Day 11 In-class Assignment: Get the Lead Out: Understanding The Water Crisis in Flint, MI

Contents

Day 11 In-class Assignment: Get the Lead Out: Understanding The Water Crisis in Flint, MI#

✅ Put your name here.

#

✅ Put your group member names here.

#

Learning Goals:#

By the end of this assignment you should be able to:

  • Use Pandas to filter data to select particular subsets of interest

  • Articulate, based on your own perception, what you thinks makes a data visualization “good” versus “bad”

  • Use data to support a claim or make an argument

Assignment instructions#

Work with your group to complete this assignment. Instructions for submitting this assignment are at the end of the notebook. The assignment is due at the end of class.
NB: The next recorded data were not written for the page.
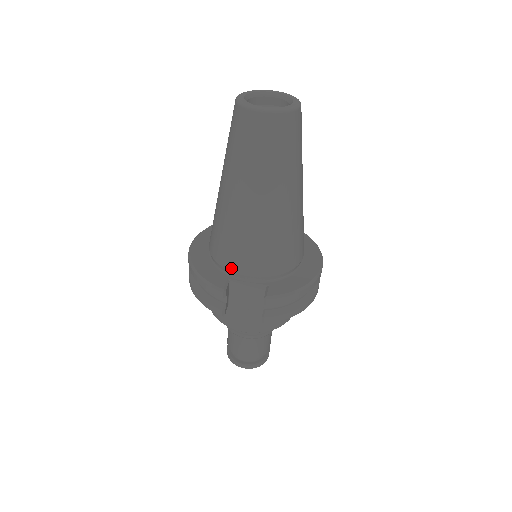
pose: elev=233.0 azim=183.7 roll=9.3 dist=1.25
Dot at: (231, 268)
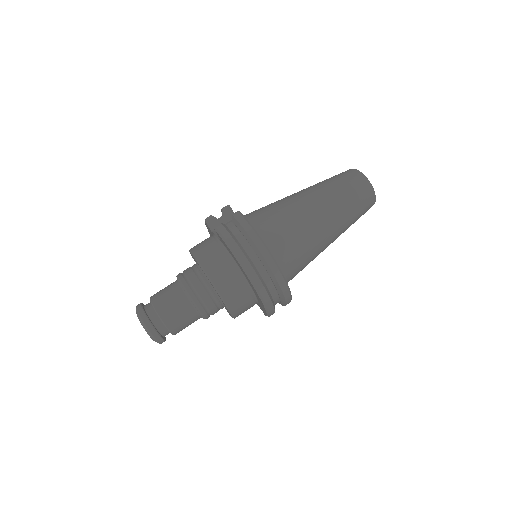
Dot at: occluded
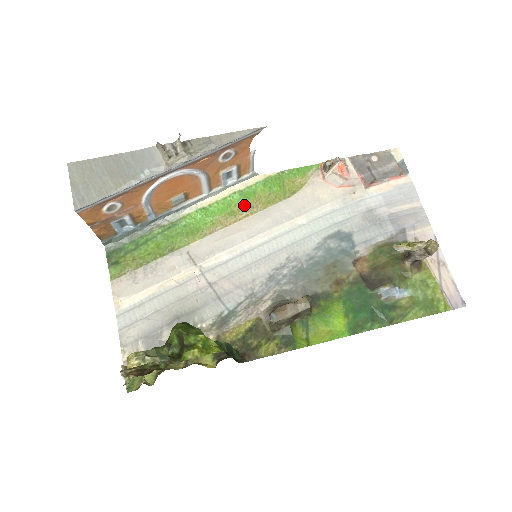
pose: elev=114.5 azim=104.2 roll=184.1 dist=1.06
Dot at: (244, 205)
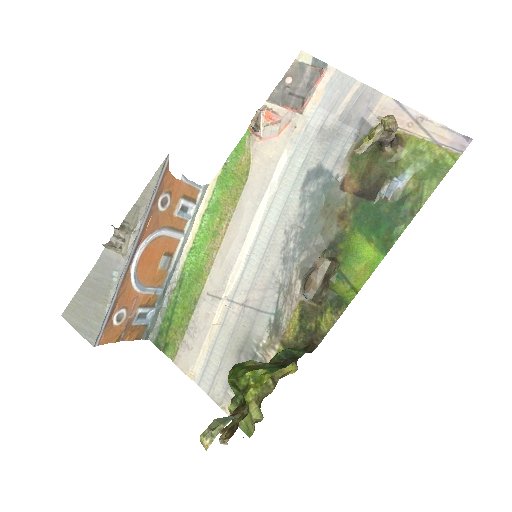
Dot at: (218, 219)
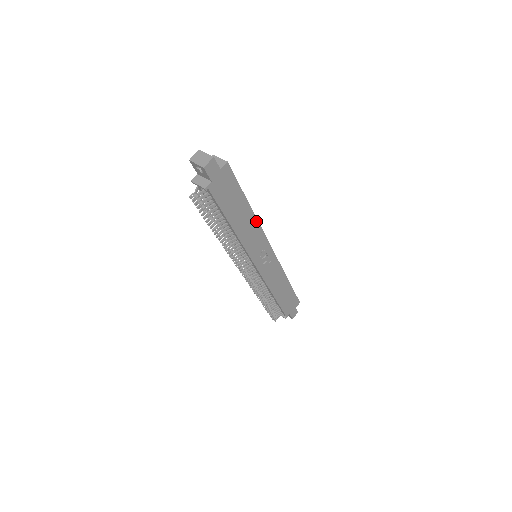
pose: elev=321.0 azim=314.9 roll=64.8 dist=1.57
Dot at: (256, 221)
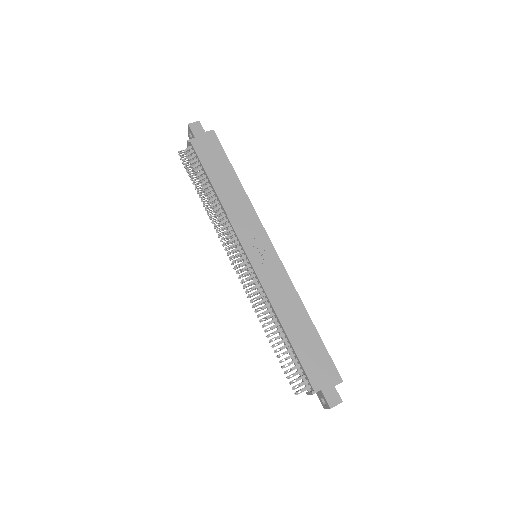
Dot at: (248, 200)
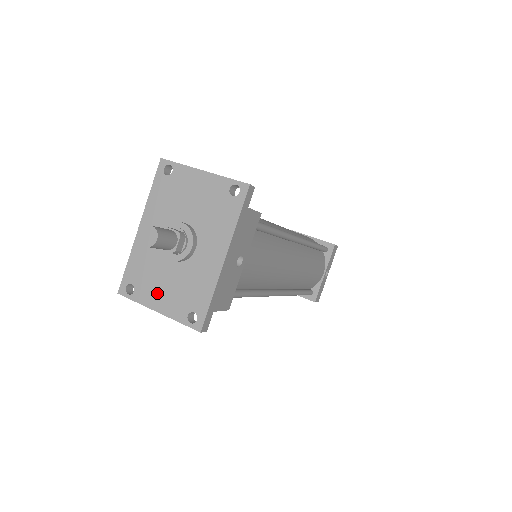
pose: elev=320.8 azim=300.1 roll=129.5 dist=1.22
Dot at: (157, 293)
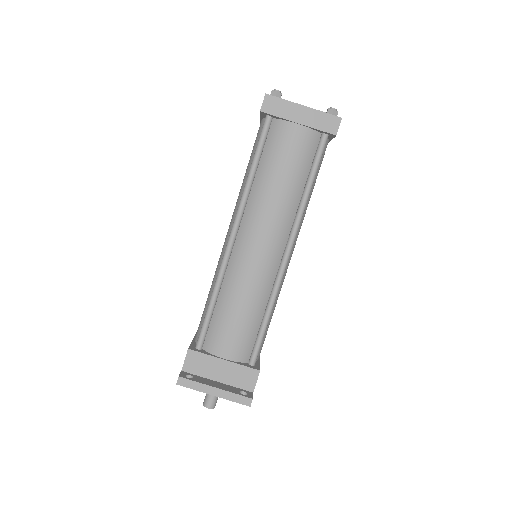
Dot at: occluded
Background and motivation#

Today we want you to think about what the data is telling you, but still use coding to help you; and, use some of the visualization ideas you explored above. We’ll be looking at the publicly released Flint Water Quality dataset. The water testing method involves collecting three different bottles worth of water.

Review the properties of the data, read the descriptions of the data fields, and review what the Evironmental Protection Agency (EPA) limits are on lead in water supplies.

import matplotlib.pyplot as plt

import numpy as np
import pandas as pd

# Loading the data
flint_data = pd.read_csv('flint_water_data.csv')

Double-check that your data loaded correctly by displaying the first first lines.

# Put your code here

Description of data fields in this data set:#

  • SampleID: Unique study code for each sample

  • Zip Code: location where samples were collected

  • Ward: location where samples were collected

  • PbBottle1_ppb: Concentration of lead in parts per billion (ppb) in sample acquired at initial turn on of water

  • PbBottle2_ppb: Concentration of lead in parts per billion (ppb) in sample acquired after 45 seconds of flushing water

  • PbBottle3_ppb: Concentration of lead in parts per billion (ppb) in sample acquired after 120 seconds of flushing water

EPA Limits (i.e. how does the EPA define unsafe lead levels in a water supply?)#

The U.S. Environmental Protection Agency (EPA) guidelines about lead contaminants state:

Lead and copper are regulated by a treatment technique that requires systems to control the corrosiveness of their water. If more than 10% of tap water samples exceed the action level, water systems must take additional steps. For copper, the action level is 1.3 mg/L (1300 ppb), and for lead is 0.015 mg/L (15 ppb).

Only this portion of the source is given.